Sunday 13 January 2013

L'Albatros: a Skeleton of Silent Film

When researching my recent post on French silent film star Max Linder I was surprised to discover that the studio in which he made most of his films was still standing. At the earliest opportunity I headed out there - camera in hand - to investigate.

The story of the studios goes back to 1904, when Charles Pathé, in competition with Georges Méliès and the Star Film company, decided to add a new facility in Montreuil to those he already owned in neighbouring Vincennes. The location he chose was an old race horse stables, with the horse boxes being transformed into dressing rooms!

Far more modern was the glass construction he built alongside for filming. Although it may have been unbearably hot in summer, the idea was that it would let in a maximum amount of natural light, a necessity in a time before sophisticated lighting rigs on sets.

Pathé defined this space as a 'théâtre de prises de vues', literally a theatre where scenes could be captured easily on film. This structure still stands today, but with its crumbling walls and broken glass panels it is difficult to imagine its glittering past. But was it ever a glamorous place? According to actor Charles Vanel, who began his career at the studios, "it was in a flea-riden district, and from the outside it looked more like a factory than a film studio. But inside, it was magical"*

In many ways, the studios were indeed like a factory. Alongside the production of the films, the stage sets were created in adjoining workshops, and even the celluloid film was developed on site. It was a small plot, but it must have been an intensely busy place in its heyday.

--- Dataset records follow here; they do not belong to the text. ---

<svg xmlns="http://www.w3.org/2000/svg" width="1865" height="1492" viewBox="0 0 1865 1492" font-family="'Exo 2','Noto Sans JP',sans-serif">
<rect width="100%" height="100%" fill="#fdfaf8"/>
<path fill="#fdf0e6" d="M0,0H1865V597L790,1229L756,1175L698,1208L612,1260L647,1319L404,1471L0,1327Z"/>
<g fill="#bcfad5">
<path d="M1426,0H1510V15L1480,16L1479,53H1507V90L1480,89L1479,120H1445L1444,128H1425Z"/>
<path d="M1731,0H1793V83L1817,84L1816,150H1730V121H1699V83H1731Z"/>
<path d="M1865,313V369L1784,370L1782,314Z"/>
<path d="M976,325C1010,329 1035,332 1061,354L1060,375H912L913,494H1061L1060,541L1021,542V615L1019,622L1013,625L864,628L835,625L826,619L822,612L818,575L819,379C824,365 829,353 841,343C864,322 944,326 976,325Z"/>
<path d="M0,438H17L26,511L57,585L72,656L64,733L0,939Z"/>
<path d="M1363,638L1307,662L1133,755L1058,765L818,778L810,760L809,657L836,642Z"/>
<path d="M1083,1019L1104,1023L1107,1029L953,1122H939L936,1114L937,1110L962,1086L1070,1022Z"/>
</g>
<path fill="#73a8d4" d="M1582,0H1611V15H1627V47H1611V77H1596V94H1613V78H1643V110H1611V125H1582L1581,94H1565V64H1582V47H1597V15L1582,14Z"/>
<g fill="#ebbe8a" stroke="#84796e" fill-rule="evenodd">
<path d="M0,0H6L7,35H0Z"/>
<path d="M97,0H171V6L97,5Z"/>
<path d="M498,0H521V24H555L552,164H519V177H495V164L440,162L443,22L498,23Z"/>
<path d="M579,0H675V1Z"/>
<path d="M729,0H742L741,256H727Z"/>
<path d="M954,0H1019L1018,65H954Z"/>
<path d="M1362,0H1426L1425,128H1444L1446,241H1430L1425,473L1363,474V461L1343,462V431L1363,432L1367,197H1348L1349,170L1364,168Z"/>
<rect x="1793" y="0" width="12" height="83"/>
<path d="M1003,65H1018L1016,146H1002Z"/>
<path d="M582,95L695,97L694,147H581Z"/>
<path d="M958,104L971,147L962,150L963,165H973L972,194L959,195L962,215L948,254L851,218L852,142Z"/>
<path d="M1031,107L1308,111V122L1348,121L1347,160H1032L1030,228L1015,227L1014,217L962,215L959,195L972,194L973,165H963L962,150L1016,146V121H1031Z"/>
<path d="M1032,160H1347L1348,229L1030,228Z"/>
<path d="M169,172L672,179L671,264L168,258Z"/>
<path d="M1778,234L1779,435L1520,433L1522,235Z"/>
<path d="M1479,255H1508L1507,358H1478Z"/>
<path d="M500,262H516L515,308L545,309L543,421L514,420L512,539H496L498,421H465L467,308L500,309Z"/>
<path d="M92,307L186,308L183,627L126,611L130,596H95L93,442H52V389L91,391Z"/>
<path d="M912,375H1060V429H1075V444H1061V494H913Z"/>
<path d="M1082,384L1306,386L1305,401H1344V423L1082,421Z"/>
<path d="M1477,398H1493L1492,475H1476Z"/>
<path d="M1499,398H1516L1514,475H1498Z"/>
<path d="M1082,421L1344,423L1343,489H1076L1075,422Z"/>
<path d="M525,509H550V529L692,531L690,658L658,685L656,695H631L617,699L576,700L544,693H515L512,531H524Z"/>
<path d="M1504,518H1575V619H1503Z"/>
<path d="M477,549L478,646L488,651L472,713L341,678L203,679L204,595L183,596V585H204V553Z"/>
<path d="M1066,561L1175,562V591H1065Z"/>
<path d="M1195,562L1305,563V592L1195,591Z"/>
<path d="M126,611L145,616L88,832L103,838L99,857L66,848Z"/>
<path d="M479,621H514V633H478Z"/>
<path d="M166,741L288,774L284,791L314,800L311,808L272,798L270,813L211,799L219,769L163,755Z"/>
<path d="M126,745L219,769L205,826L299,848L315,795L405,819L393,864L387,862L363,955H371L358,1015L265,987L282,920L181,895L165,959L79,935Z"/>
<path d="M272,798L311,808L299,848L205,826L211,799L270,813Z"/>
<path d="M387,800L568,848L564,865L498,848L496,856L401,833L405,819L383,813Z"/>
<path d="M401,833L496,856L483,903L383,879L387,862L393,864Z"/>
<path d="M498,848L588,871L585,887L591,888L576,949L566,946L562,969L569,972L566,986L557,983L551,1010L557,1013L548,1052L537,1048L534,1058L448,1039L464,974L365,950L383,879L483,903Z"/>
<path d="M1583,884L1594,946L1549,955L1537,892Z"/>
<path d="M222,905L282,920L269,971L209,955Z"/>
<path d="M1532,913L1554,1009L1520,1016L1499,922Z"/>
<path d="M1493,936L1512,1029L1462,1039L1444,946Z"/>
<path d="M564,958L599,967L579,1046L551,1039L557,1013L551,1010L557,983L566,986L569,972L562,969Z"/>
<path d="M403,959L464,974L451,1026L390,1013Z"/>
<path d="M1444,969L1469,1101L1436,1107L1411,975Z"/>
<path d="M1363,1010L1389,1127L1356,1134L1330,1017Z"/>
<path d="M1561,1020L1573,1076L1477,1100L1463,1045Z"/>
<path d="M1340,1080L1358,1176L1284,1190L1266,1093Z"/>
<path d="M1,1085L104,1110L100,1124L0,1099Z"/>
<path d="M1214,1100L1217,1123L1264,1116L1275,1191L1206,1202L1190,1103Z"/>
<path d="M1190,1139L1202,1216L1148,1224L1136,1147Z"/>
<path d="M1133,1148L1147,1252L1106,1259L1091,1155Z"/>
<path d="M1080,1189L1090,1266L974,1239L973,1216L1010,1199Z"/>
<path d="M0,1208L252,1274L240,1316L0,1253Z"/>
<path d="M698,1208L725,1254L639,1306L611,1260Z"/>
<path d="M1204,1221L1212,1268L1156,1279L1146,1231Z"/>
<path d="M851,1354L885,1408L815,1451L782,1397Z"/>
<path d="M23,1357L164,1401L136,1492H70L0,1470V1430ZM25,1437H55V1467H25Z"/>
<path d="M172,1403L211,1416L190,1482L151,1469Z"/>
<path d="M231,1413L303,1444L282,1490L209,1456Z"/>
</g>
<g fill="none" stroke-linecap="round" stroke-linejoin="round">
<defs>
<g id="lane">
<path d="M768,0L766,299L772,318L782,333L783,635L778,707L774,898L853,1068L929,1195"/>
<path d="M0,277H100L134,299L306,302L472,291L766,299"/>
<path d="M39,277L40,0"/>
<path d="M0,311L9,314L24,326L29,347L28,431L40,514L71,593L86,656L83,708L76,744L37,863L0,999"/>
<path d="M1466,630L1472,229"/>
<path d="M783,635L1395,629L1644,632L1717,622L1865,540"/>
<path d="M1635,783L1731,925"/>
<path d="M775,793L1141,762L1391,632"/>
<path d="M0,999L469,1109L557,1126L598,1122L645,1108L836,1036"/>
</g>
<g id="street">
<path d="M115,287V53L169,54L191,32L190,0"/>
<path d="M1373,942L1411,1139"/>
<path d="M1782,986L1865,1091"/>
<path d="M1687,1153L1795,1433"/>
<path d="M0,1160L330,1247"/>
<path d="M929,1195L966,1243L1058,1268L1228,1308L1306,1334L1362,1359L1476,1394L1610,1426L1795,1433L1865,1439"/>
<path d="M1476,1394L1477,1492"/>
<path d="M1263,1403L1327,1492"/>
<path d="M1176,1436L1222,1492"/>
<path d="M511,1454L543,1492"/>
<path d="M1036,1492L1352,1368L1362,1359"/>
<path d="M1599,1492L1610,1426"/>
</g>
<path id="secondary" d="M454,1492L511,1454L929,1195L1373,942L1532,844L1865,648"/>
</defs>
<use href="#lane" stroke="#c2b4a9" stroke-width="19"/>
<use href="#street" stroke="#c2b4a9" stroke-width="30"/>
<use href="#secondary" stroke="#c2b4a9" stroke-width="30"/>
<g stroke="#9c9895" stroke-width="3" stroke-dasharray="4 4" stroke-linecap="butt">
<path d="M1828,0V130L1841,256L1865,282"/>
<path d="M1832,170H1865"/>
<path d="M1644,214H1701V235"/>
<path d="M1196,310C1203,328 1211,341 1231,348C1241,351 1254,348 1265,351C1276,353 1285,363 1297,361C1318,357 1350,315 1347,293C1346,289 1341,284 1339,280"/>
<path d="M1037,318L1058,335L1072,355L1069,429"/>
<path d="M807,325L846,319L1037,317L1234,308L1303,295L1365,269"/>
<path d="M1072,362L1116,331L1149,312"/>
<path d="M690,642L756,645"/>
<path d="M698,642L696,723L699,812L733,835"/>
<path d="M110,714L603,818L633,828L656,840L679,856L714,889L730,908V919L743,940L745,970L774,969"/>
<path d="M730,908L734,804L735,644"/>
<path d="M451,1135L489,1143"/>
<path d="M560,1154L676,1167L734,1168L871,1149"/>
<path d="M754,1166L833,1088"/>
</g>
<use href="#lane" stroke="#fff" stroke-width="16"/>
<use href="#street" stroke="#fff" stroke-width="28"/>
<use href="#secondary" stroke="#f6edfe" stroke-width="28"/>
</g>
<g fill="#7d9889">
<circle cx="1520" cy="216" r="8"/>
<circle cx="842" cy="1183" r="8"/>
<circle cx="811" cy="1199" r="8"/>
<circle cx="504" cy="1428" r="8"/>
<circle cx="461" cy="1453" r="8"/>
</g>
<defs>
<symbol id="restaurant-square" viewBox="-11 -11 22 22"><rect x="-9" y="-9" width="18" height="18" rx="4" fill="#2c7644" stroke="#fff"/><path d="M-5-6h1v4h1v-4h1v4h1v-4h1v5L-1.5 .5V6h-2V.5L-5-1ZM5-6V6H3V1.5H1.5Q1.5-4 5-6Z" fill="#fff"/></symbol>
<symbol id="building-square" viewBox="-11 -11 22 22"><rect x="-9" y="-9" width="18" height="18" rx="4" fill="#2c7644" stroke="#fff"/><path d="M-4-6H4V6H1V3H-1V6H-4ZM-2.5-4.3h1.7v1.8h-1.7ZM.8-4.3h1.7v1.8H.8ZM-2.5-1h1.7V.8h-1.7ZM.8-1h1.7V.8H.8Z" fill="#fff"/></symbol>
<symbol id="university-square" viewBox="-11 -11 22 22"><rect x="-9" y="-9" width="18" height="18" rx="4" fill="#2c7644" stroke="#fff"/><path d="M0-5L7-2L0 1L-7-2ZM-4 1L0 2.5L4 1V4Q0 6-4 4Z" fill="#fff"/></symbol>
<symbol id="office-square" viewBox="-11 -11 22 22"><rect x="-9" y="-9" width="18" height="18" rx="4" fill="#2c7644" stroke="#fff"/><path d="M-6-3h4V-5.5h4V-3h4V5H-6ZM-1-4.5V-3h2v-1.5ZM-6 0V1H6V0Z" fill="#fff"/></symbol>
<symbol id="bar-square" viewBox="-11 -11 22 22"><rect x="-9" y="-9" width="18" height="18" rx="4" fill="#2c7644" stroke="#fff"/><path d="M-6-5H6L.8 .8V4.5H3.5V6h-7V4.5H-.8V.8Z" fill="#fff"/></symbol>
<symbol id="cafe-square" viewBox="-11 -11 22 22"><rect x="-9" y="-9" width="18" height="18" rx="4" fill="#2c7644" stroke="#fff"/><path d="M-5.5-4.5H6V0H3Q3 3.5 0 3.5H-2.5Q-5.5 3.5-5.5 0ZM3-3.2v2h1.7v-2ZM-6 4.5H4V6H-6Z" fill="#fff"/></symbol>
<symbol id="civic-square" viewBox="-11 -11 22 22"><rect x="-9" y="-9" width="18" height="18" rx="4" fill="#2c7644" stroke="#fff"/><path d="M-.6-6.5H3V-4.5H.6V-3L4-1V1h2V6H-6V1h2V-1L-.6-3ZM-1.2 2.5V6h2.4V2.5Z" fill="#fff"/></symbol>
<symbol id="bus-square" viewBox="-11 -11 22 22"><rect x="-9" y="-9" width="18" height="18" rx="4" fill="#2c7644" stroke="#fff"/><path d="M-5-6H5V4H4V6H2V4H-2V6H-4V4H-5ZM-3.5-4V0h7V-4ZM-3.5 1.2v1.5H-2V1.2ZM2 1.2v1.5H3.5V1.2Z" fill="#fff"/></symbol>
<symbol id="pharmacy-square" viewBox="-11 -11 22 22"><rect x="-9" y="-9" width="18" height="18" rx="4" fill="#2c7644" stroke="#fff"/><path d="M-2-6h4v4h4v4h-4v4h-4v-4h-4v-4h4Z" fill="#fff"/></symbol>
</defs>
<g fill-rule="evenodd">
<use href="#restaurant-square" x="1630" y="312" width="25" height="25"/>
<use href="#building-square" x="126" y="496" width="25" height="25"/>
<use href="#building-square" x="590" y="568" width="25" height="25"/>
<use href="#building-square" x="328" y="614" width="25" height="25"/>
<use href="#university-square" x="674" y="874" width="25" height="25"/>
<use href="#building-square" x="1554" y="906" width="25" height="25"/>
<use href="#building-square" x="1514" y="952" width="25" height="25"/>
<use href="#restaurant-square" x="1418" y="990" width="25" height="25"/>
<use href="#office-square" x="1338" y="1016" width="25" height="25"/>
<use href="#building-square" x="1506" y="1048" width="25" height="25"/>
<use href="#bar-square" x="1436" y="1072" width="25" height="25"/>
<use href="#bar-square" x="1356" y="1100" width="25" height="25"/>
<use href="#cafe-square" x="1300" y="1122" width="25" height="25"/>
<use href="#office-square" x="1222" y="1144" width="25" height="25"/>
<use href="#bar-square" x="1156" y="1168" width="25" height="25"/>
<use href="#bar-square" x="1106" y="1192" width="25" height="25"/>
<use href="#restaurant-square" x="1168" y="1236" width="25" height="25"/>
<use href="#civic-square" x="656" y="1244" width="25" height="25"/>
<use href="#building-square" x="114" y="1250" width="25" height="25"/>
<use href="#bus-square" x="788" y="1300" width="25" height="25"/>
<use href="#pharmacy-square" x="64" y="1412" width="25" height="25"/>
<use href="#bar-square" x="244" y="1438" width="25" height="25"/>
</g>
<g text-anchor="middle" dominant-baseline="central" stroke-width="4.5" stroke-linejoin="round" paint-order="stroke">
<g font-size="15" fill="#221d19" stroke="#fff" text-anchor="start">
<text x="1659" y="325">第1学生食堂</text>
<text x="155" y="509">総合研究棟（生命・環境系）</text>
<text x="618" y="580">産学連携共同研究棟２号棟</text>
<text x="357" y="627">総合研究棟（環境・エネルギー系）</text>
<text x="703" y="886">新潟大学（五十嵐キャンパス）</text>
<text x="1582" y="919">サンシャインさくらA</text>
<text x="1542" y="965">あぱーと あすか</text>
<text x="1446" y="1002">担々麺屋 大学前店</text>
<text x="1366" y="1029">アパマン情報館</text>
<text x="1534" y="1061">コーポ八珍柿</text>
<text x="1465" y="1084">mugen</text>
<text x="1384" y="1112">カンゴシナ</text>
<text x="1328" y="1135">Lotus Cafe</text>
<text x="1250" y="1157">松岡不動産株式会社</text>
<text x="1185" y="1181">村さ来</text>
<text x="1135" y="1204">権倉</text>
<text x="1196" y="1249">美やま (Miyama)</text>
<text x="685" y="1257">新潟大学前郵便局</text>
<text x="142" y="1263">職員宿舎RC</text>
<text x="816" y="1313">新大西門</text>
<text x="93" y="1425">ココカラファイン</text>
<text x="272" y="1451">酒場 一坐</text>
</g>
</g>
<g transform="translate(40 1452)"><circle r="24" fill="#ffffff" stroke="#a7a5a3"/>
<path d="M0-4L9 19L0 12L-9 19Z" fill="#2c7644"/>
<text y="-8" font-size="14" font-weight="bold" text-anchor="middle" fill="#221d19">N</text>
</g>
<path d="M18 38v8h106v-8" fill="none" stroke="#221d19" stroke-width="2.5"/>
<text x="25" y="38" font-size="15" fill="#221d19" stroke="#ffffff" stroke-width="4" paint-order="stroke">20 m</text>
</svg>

After 10 successful years (over 1200 films were made in this period), film production on site was halted in 1914 when war broke out in France, and didn't begin again until after the conflict. Indeed, it was the revolution in Russia that indirectly give the site a second life as the studios came to provide a home for artists and film-makers who had fled the country.

The producer Joseph Ermolieff, who had managed Pathé's operations in Russia, moved to France, and brought his team with him. These included stars such as  Yvan Mosjoukine and Nathalie Lissenko as well as film-maker Alexandre Volkoff. The team created the Société des Films Albatros in 1922, a name that the site retains today.

Despite the initial success of the Russian adventure, the Studio Albatros did not manage to adapt to the end of the silent film era, and closed its doors at the very end of the 1920s. It was transformed into metalworks factory, before being abandoned again 70 years later with the decline of industrialisation in the Paris region. It was saved from demolition though in 1997 after the site was given listed status.

It was to experience another rebirth in 2001 when Lucien et Lily Chemla, a couple who had bought the site in honour of their actor and director son Michael, reopened the studios with the aim of supporting artists, dancers, musicians and film-makers.

A bold blue and white mural welcomes you to the site today, but it is unlikely that it will ever rediscover a place at the heart of French cinema. The buildings are scarred by their industrial years, and the ensemble looks more like a deserted factory than a historic film studio.

Nevertheless, the site undoubtedly retains a certain magic. Although tours of the site are quite regular organised (a visit seems to be scheduled for June 14th this year) you are seemingly free to walk in off the street whenever you like - although you are unlikely to have access to the original film studio.

If you do get inside (I got lucky!), you will discover two incredible spaces where it seems anything could happen. Many of Paris's leading street artists have clearly passed through here, and other creations are stacked up waiting for an audience. Light still floods in through the glass panels that remain, and if you squint a little, you can almost imagine Max Linder in front of the cameras up on the stage.

Studio Albatros,
52 Rue du Sergent Bobillot
93100 Montreuil-sous-Bois   

*Dictionnaire du cinéma français des années vingt, 2001


Thérèse said...

Superb reportage!

Tim said...

A most excellent find - pure Invisible Paris material!

gee said...

great blog, do something on racing club paris football team

Gavin said...

Fascinating stuff! It is amazing the building has survived all these years and has sort of open access. It seems kind of sad though.

Adam said...

Superchick: I've already done something on their old Stade Yves de Manoir and the 1924 Olympics.

I plan to do something on the Red Star football club soon though!

Brendan said...

Hi Adam, this is a great post. I was doing some research for our company's (Flicker Alley) new release of French Masterworks which is some great classics from Films Albatros.

Thanks for showing us what the studio looks like now! Hoping to visit it myself some day.

Adam said...

Brendan: thanks for the message. Will you be distributing any Max Linder films?